We here assume that one semester contains 6 months.

In [None]:
students_with_bachelor_at_EPFL['Nb mois'] = students_with_bachelor_at_EPFL.apply(lambda row: 6 * row['Nb Semestres'],axis=1)
students_with_bachelor_at_EPFL.head()

### Male/Female Partitioning
We first split our DataFrame into male and female students before computing the requested statistics.

In [None]:
male_students = students_with_bachelor_at_EPFL[students_with_bachelor_at_EPFL['Civilité'] == 'Monsieur']
female_students = students_with_bachelor_at_EPFL[students_with_bachelor_at_EPFL['Civilité'] == 'Madame']

female_students.shape

We now compute the average of needed months to obtain the bachelor in each of our previously obtained frames. 

In [None]:
male_avg = male_students['Nb mois'].mean()
female_avg = female_students['Nb mois'].mean()
print('Male Average: ' + str(male_avg) +  '\nFemale Average: ' + str(female_avg))




We here have a first idea of the statisticcal difference between the two categories.

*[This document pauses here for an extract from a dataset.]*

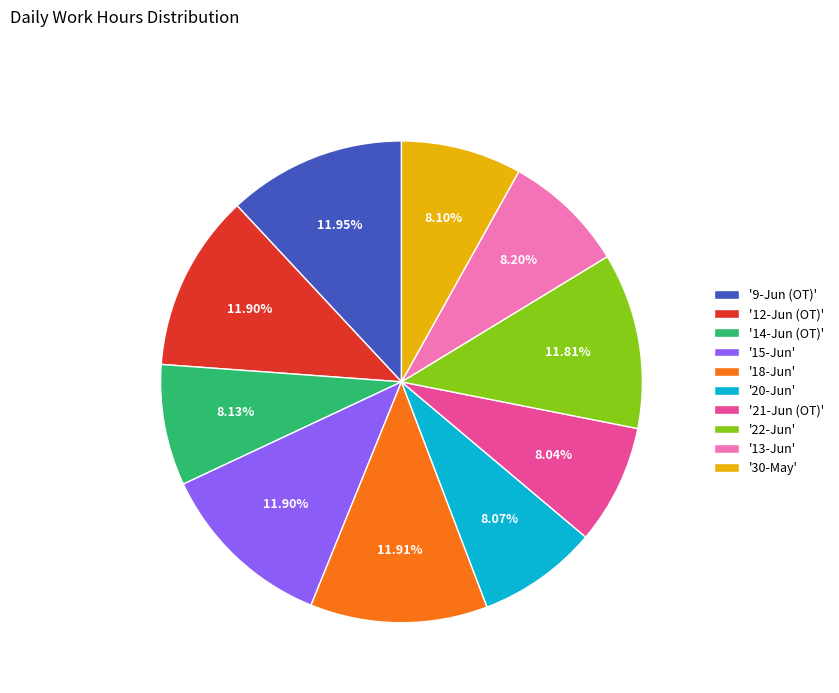

Approximately how many times larger is the value at '20-Jun' compared to '9-Jun (OT)'?

0.7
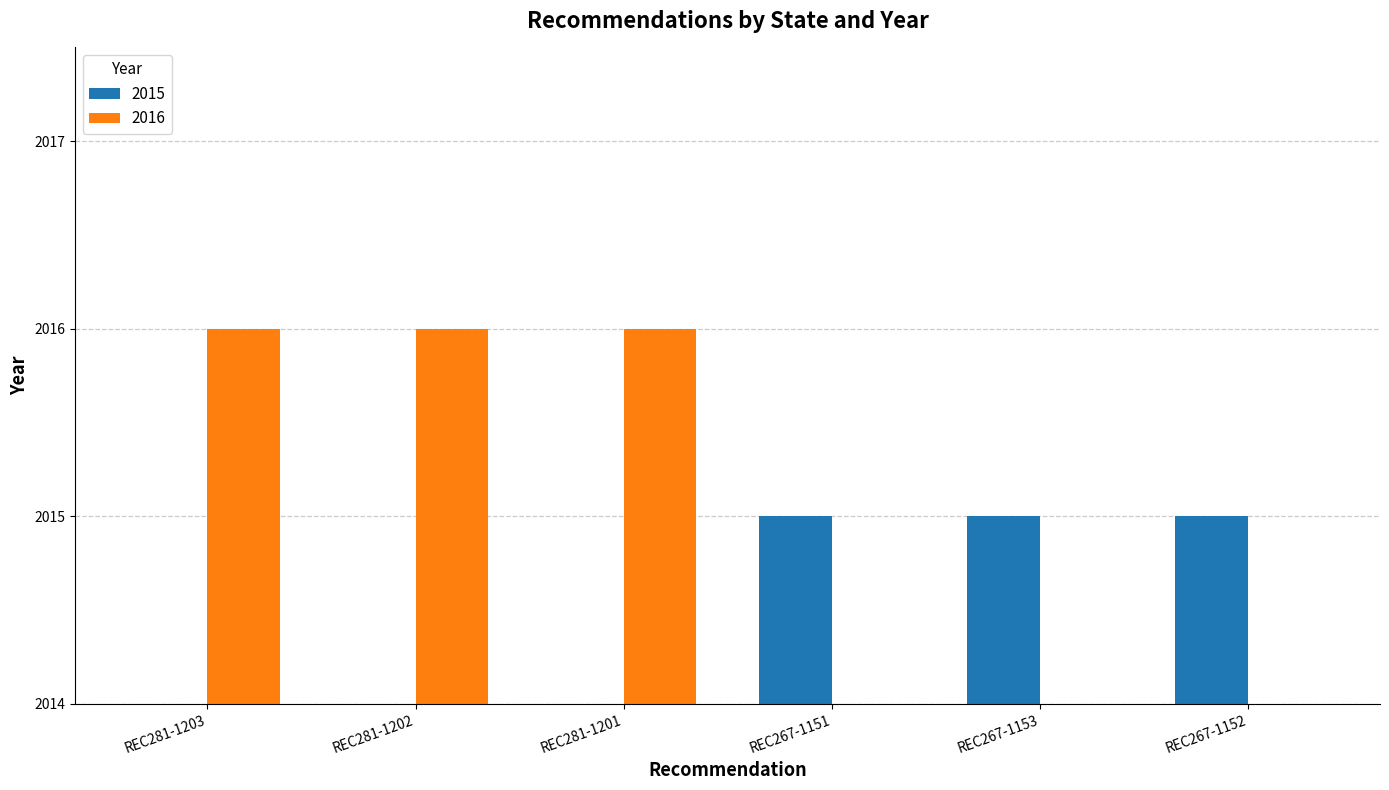

Reading left to right, extract all data points from this chart.

REC281-1203=0	REC281-1202=0	REC281-1201=0	REC267-1151=2015	REC267-1153=2015	REC267-1152=2015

We go a bit deeper in order to have an idea about the statistic distribution of each one of them. 

In [None]:
students_with_bachelor_at_EPFL['Nb mois'].hist(by=students_with_bachelor_at_EPFL['Civilité'], bins = 6, range = [36,72])
#students_with_bachelor_at_EPFL['Nb semestres'].hist(by=students_with_bachelor_at_EPFL['Civilité'])

plt.show()

We can see that male students statistically take in average more months to finish their bachelor than female students. A high majority of students (male and female) finish their bachelor in 36 months (3years). We only have 5 female students (20%) taking more than 36 months to finish it. 
Since our female students sample is very low in size (25 students), we cannot conclude powerful statements based on its analysis.